Everett considering more oversight of transitional housing

EVERETT — The city of Everett is considering a code change that would allow it more oversight of transitional houses, where boarders often include felons, addicts and the recently homeless.

City researchers have found little in the way of regulation for the houses, aside from rules linked to state or federal funding, Everett spokeswoman Meghan Pembroke said. The new proposal would make it easier for the city to track and monitor the locations, often marketed as halfway homes or clean-and-sober housing.

When Everett police and firefighters are called to those homes, they frequently encounter less-than-ideal conditions, Pembroke said.

“We’ve often found that the occupants of these types of houses aren’t sober and the houses have been modified without permits,” she said.

Two high-profile police investigations in the past year have involved such housing. In February, federal agents arrested Timothy Rehberg, the operator of several halfway homes, on suspicion of trafficking heroin and methamphetamine. The Everett man has pleaded not guilty and is awaiting trial.

In March, the manager of an Everett transitional house was sent to prison for raping and murdering a tenant after supplying the man with methamphetamine. The killing happened in December.
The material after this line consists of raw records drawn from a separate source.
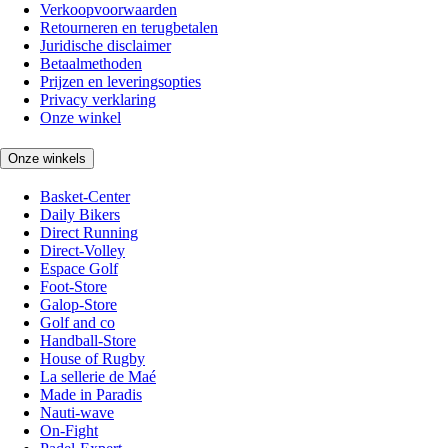
Verkoopvoorwaarden
Retourneren en terugbetalen
Juridische disclaimer
Betaalmethoden
Prijzen en leveringsopties
Privacy verklaring
Onze winkel
Onze winkels
Basket-Center
Daily Bikers
Direct Running
Direct-Volley
Espace Golf
Foot-Store
Galop-Store
Golf and co
Handball-Store
House of Rugby
La sellerie de Maé
Made in Paradis
Nauti-wave
On-Fight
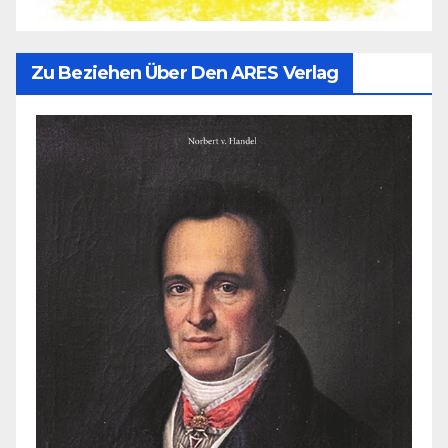
Zu Beziehen Über Den ARES Verlag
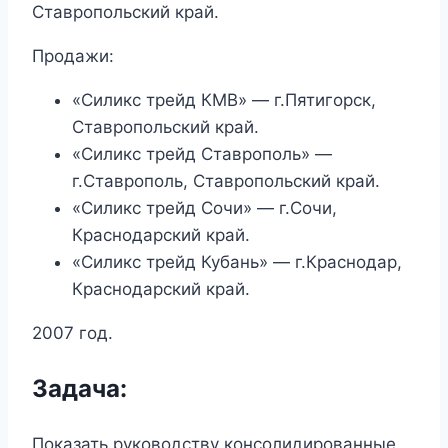
Ставропольский край.
Продажи:
«Силикс трейд КМВ» — г.Пятигорск,
Ставропольский край.
«Силикс трейд Ставрополь» —
г.Ставрополь, Ставропольский край.
«Силикс трейд Сочи» — г.Сочи,
Краснодарский край.
«Силикс трейд Кубань» — г.Краснодар,
Краснодарский край.
2007 год.
Задача:
Показать руководству консолидированные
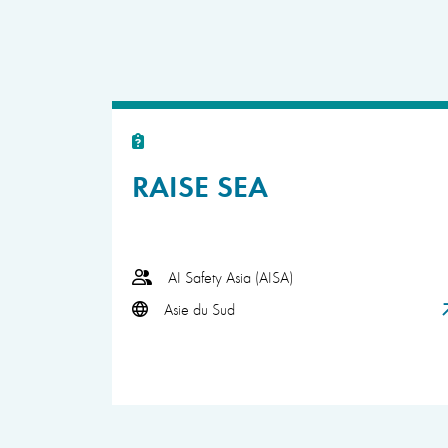
RAISE SEA
AI Safety Asia (AISA)
Asie du Sud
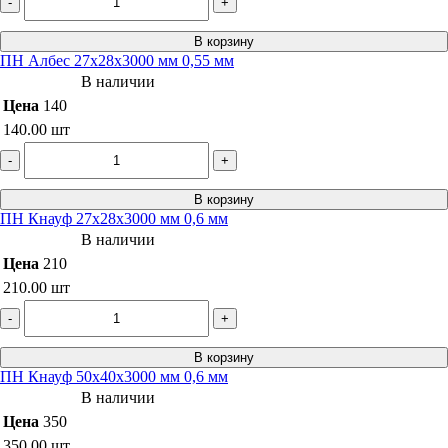
-
+
В корзину
ПН Албес 27х28х3000 мм 0,55 мм
В наличии
Цена
140
140.00
шт
-
+
В корзину
ПН Кнауф 27х28х3000 мм 0,6 мм
В наличии
Цена
210
210.00
шт
-
+
В корзину
ПН Кнауф 50х40х3000 мм 0,6 мм
В наличии
Цена
350
350.00
шт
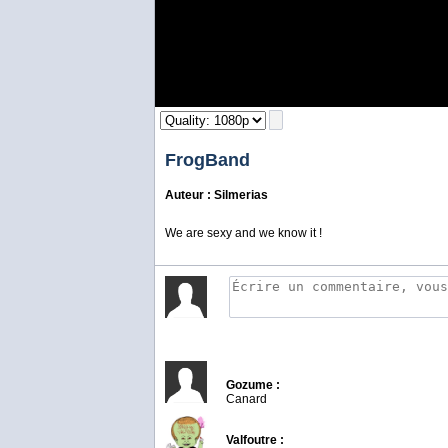
FrogBand
Auteur : Silmerias
We are sexy and we know it !
Gozume :
Canard
Valfoutre :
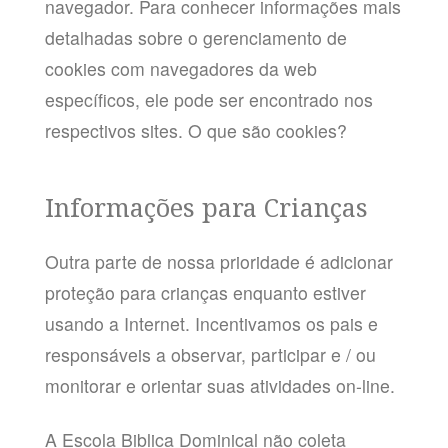
navegador. Para conhecer informações mais
detalhadas sobre o gerenciamento de
cookies com navegadores da web
específicos, ele pode ser encontrado nos
respectivos sites. O que são cookies?
Informações para Crianças
Outra parte de nossa prioridade é adicionar
proteção para crianças enquanto estiver
usando a Internet. Incentivamos os pais e
responsáveis ​​a observar, participar e / ou
monitorar e orientar suas atividades on-line.
A Escola Biblica Dominical não coleta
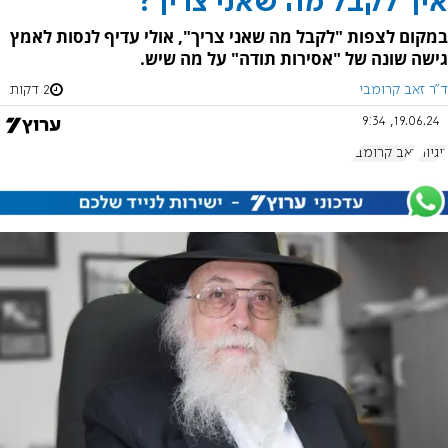
איך לקבל מה שאני צריך?
במקום לצפות "לקבל מה שאני צריך", אולי עדיף לנסות לאמץ
גישה שונה של "אסירות תודה" על מה שיש.
ד"ר זאב קרומבי
2 דקות
19.06.24, 9:34
זוגיות
זאב קרומבי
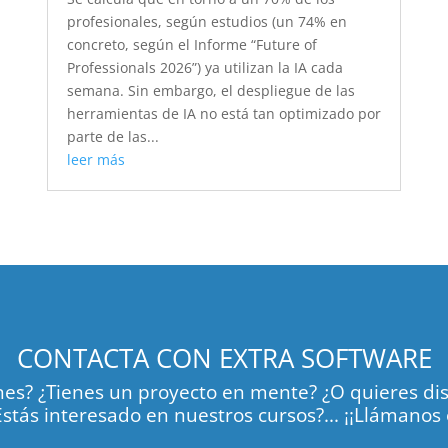
profesionales, según estudios (un 74% en
concreto, según el Informe “Future of
Professionals 2026”) ya utilizan la IA cada
semana. Sin embargo, el despliegue de las
herramientas de IA no está tan optimizado por
parte de las...
leer más
CONTACTA CON EXTRA SOFTWARE
es? ¿Tienes un proyecto en mente? ¿O quieres dis
stás interesado en nuestros cursos?... ¡¡Llámanos 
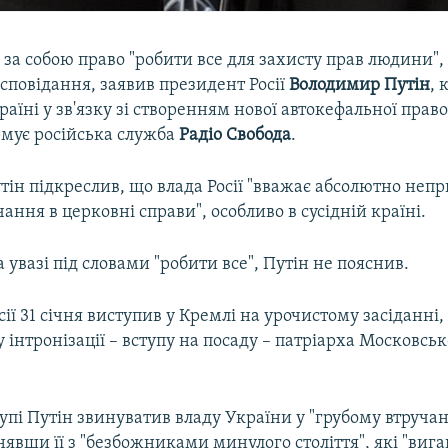
 за собою право "робити все для захисту прав людини",
сповідання, заявив президент Росії
Володимир Путін
,
раїні у зв'язку зі створенням нової автокефальної прав
рмує російська служба
Радіо Свобода
.
тін підкреслив, що влада Росії "вважає абсолютно не
чання в церковні справи", особливо в сусідній країні.
 увазі під словами "робити все", Путін не пояснив.
ії 31 січня виступив у Кремлі на урочистому засіданні,
інтронізації – вступу на посаду – патріарха Московськог
упі Путін звинуватив владу України у "грубому втруча
нявши її з "безбожниками минулого століття", які "вига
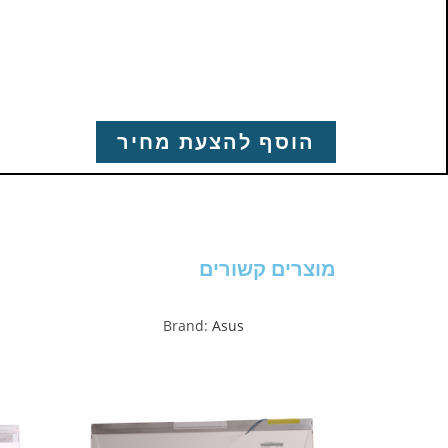
הוסף להצעת מחיר
מוצרים קשורים
Brand:
Asus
The proposed changes by the city deal with codes that are applied to family-style housing, Pembroke said.

The current codes allow for up to four unrelated adults to live together, Pembroke said. If the adults are disabled, the home can house up to eight people. Under federal housing rules, recovering drug and alcohol addicts are considered disabled, she said.

Any more tenants in one home requires a city review. The proposed changes would expand that requirement to any group seeking to house more than four unrelated adults in one dwelling, she said.

The planning commission is expected to take up the issue in September. It would then make a recommendation to the City Council, which could take action in the coming months.

Some tenants in transitional housing are under supervision by the state Department of Corrections. State supervision includes house checks in some cases, and by department policy, offenders in transitional housing are more likely to be subject to those checks.

The department works to maintain “a current knowledge of transitional housing possibilities, including referrals,” agency spokesman Jeremy Barclay said.

For former inmates, such housing is meant to provide a temporary home while they rebuild their lives. The stability of safe housing has proven to be a key component in whether offenders end up back in jail or prison, Barclay said Wednesday. About 6.5 percent of state inmates released each year say they expect to be homeless.

“One of our established goals is to get back to zero,” he said. “Housing, education and employment, those are the cornerstones to getting back in society.”